Last week our City Council awarded a contract for more than a million dollars worth of street repairs. That sounds bigger than it actually is. It really involves the full lengths of only two streets along with portions of two others.
But it’s a step, or dump-truck trip, in the right direction. Since the Great Recession in 2008, Paso Robles’ streets have pretty much been left to crumble, except for a few Band-Aids here and there and a project or two that were paid for with government grants.
But this street repair work will be paid for with the sales tax increase that we Paso Robles voters approved in 2012. We agreed to a temporary half-cent increase in the city’s share of sales tax. City officials predict that $4 million will be available from it this year. So we can hope for more street repair.

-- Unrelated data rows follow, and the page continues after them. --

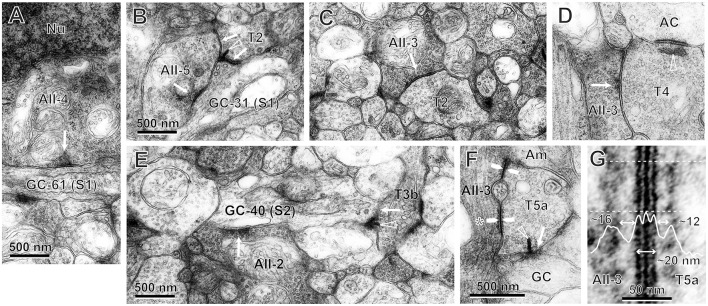
Electron micrographs of synaptic contacts (arrows) between bipolar cells of particular types (TNo.), AII amacrine cells (AII-cell number), and ganglion cells (GC-cell number) in stratum 1 (S1) or 2 (S2) of the IPL. Arrowhead: synaptic ribbon. (A) AII-4 has an output synapse to the dendrite of GC-61 in S1. (B) Both AII-5 and T2 cells have output synapses to the dendrites of GC-31 in S1. The T2 cell also has a ribbon synapse to the AII-5 cell. (C) The T2 cell has an input synapse from an AII amacrine cell. (D) The T4 cell has an input synapse from an AII amacrine cell, as well as a ribbon synapse to another amacrine cell. (E) Both AII-2 and T3b cells have output synapses to the dendrites of GC-40 in S2. (F) Gap junctions (pairs of arrows) between AII-3 and T5a cells. The T5a cell also has a ribbon synapse to a ganglion cell. (G) The magnified gap junction (asterisk of F) shows a striped pattern of three black lines with two intervening white lines. This gap junctional area is coated by fluffy subsurface material with spaces of different sizes on both sides in the cytoplasm. The density profile along the line perpendicular to the cell membranes is the average across the area between the two dotted lines.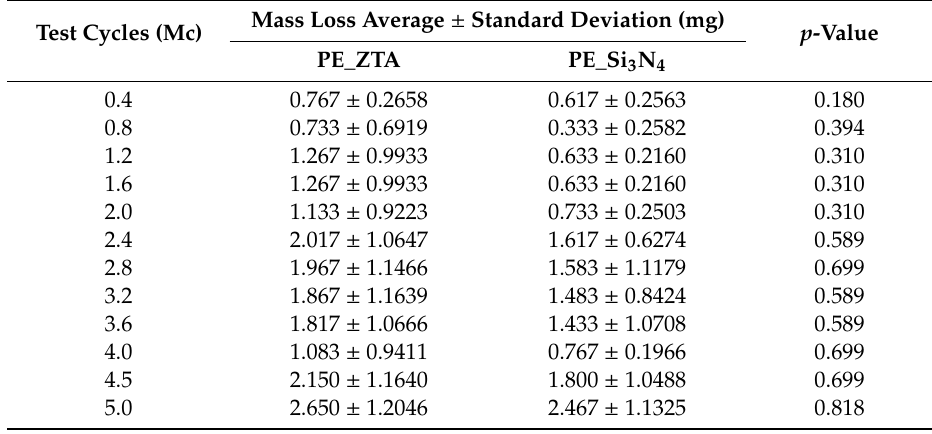
Table 1. Comparisons of cumulative weight loss of Vit-E XLPE acetabular cups coupled with ZTA (BIOLOX ® delta ) and Si 3 N 4 ( MC2 ® ). p -values were evaluated by a non-parametric Mann–Whitney U test.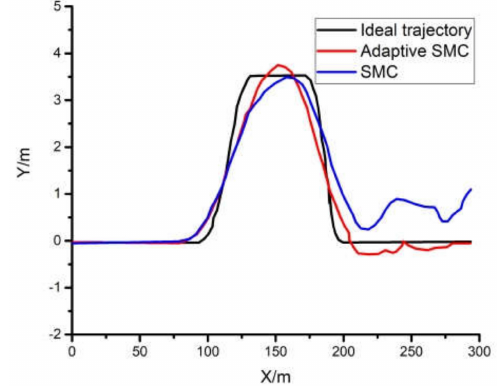
Figure 9. Vehicle centroid trajectory.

And you probably read in Wednesday’s Tribune that the March unemployment rate in San Luis Obispo County was the lowest for that month since 2008. The March rate of unemployment countywide was 6.1 percent.
That was just a slight drop from the 6.2 percent rate in the previous two months, but still it was a hopeful improvement from the highest countywide March unemployment rate of 10.4 percent in 2010. But it’s still well above what it was in 2008 when it stood at 5.1 percent.
And I’m sorry to say unemployment was even higher here in Paso Robles. One thousand of our 13,400 eligible workers were still out of jobs in March. That’s a 7.3 percent unemployment rate. But the countywide employment improvement may give our unemployed people hope that they’ll soon find jobs.
I suppose some people think that hoping for things is foolish and useless, but I believe hope is human nature. Hope is what keeps many of us going when life is unkind, painful, debt-ridden, frightening, boring, overcrowded or lonely, as life often is. Hope keeps us from quitting.
Of course, it’s possible to overdo hope. The Powerball and MEGA Millions lotteries come to mind. They bring on epidemics of hope running amok, accompanied by extravagant daydreams.
But there are other widespread undertakings that give us justifiable hope. Examples are education, Social Security, Medicare and the Affordable Care Act. And in religion, of course, hope is a virtue.
But the hope I like best is described in the poem by Emily Dickinson that begins, “Hope is the thing with feathers/ That perches in the soul/ And sings the tune without the words/ And never stops at all.”